The main mechanism by which DIC causes cell death may be due to increased ROS production. In cultured cardiac cells, DIC was found to be a potent inducer of ROS generation. This increased ROS generation caused by DIC was reduced by Mito-Tempol suggesting that ROS generated by DIC treatment may have originated from mitochondria. However, since Mito-Tempol reduced ROS production compared to the control group, it is possible that Mito-Tempol reduces mainly the ROS production normally produced by mitochondria. DIC decreased C-III activity of isolated heart mitochondria further suggesting that mitochondria are main sources of ROS generation in the cardiomyocytes. C-III is known to be a major contributor of ROS generation in mitochondria [62], with reduced C-III activity associated with increased ROS production (possibly due to increased premature leaking of the superoxide ion at C-III [46]. C-III activity was also recently shown to be inhibited by the NSAID meclofenamate sodium [41]. DIC treated cardiac cells also showed lower mitochondrial membrane potential suggesting that significant mitochondrial dysfunction is occurring.

It has been reported that mitochondrial dysfunction is closely associated with impaired proteasome activity [49]. In the present study, mitochondrial complex I inhibitor, rotenone, was found to significantly decrease proteasome activity of H9c2 cells which was also associated with an increase in ROS generation and decreased cell viability. Isolated liver mitochondria incubated with DIC caused mitochondrial swelling which lead to disruption of the mitochondrial membrane potential [9]. DIC induced renal toxicity have also been reported where DIC caused nephrotoxicity in mouse kidneys leading to the generation of reactive oxygen species (ROS) causing cell death due to apoptosis and DNA fragmentation [63]. However, the proteasome dysfunction and oxidative stress observed in our studies was not associated with apoptosis as caspase 3 activity was not affected in the chronic treatment group. No previous reports have looked at how the UPS is affected by DIC.
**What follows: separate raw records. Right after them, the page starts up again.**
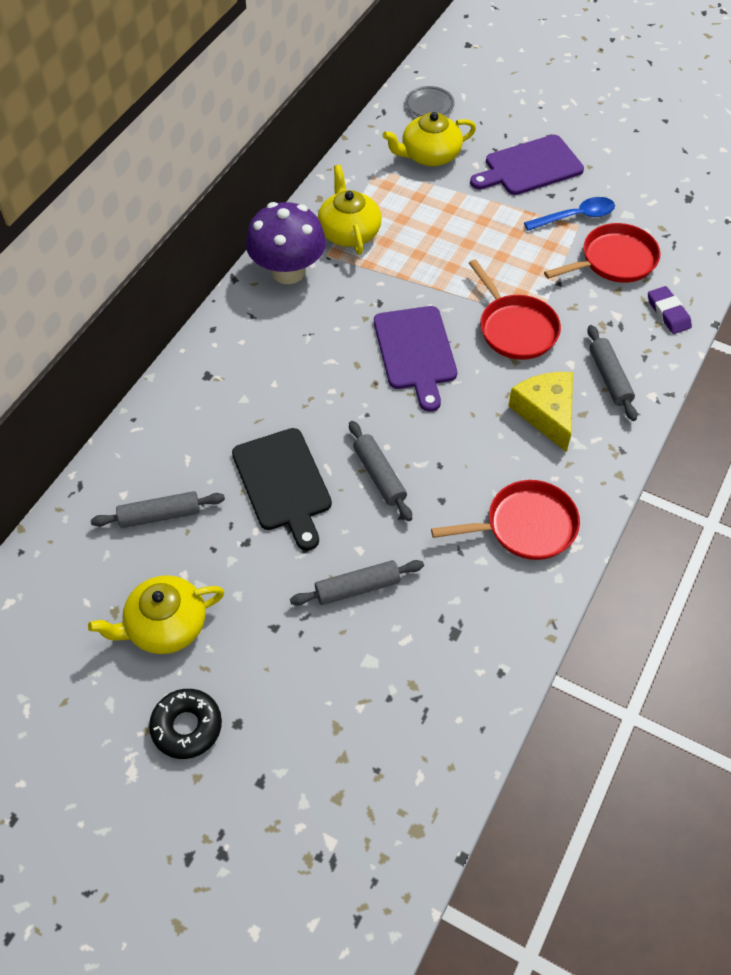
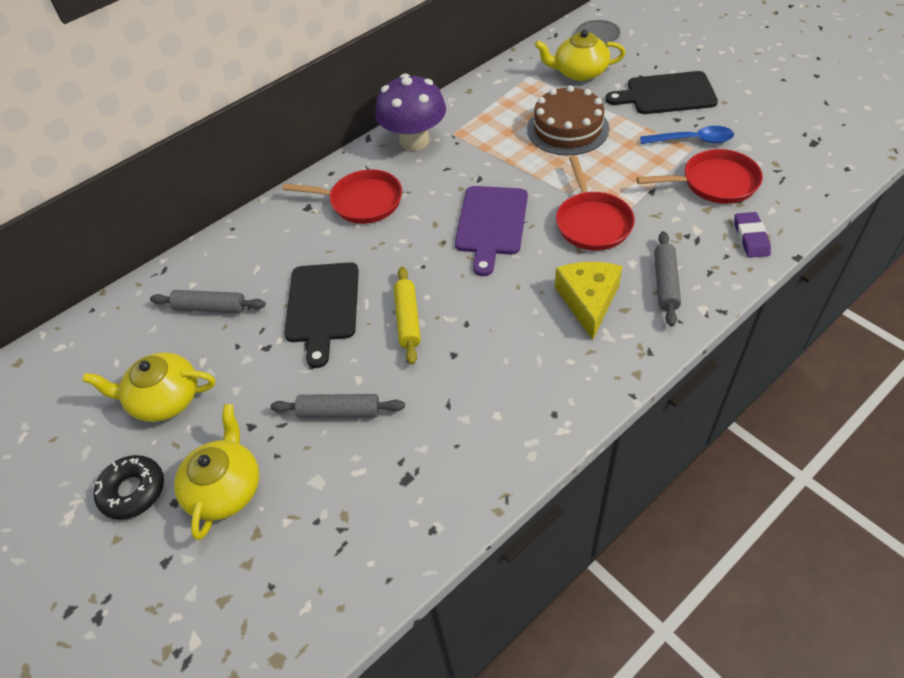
camera: 25 degrees right, 5 degrees down
(349, 231) = (481, 119): yellow teapot -> yellow teapot (225, 488)
(379, 475) = (407, 319): grey rolling pin -> yellow rolling pin
(446, 226) = (567, 129): none -> brown cake
(525, 526) = (521, 398): red pan -> red pan (362, 201)
(530, 167) = (667, 94): purple cutting board -> black cutting board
Overall, our results suggest that DIC at pharmacological levels caused cardiac cell death in neonatal cardiomyocytes and cardiac dysfunction in hearts of DIC treated mice. The results also suggest that DIC may exert its effect on cardiac cells by inhibiting mitochondrial C-III activity which leads to excessive ROS generation, followed by decreased proteasome function and impaired mitochondrial function which lead to cell death.

Study Limitations

The present study has certain limitations. Our findings suggest that pharmacological levels of DIC (5–10µM) was potent in inducing ROS and cell death due to mitochondrial dysfunction and impaired proteasome function. However the specific fundamental mechanism(s) by which DIC has such adverse effects on cardiac function remains to be identified. A mechanistic understanding of NSAID action could provide both diagnostic and predictive capability regarding NSAID side effects, and possibly may lead to reduction or prevention of these side effects. What we present in our manuscript is the consequence of DIC treatment in the animal and cell culture models and not the cause of such effects. In a recent publication by our group another NSAID, meclofenamate sodium, increased 20S proteasome levels and decreased 26S proteasome and increased oxidation of 19S regulatory subunits in cardiac cells. In the present study no significant changes in the relative proportions of 20S and 26S proteasomes was observed in the cells treated with DIC. Although we suggest a crosstalk between mitochondria and proteasome function, further in vitro analyses are required to determine the specific mechanism (post translational modification of the proteasomes like phosphorylation or oxidation of proteasome subunits), if any, through which DIC may lead to decreased proteasome activity in cardiac cells. Furthermore, studies related to determining the levels of antioxidants in the cells treated with DIC would further suggest that DIC induces cell death through the generation of ROS. Finally, investigating the role of antioxidants in counteracting the effect of DIC in cardiomyocytes would give new directions to possibly improve cardiac outcomes in patients treated with DIC for prolonged period of time.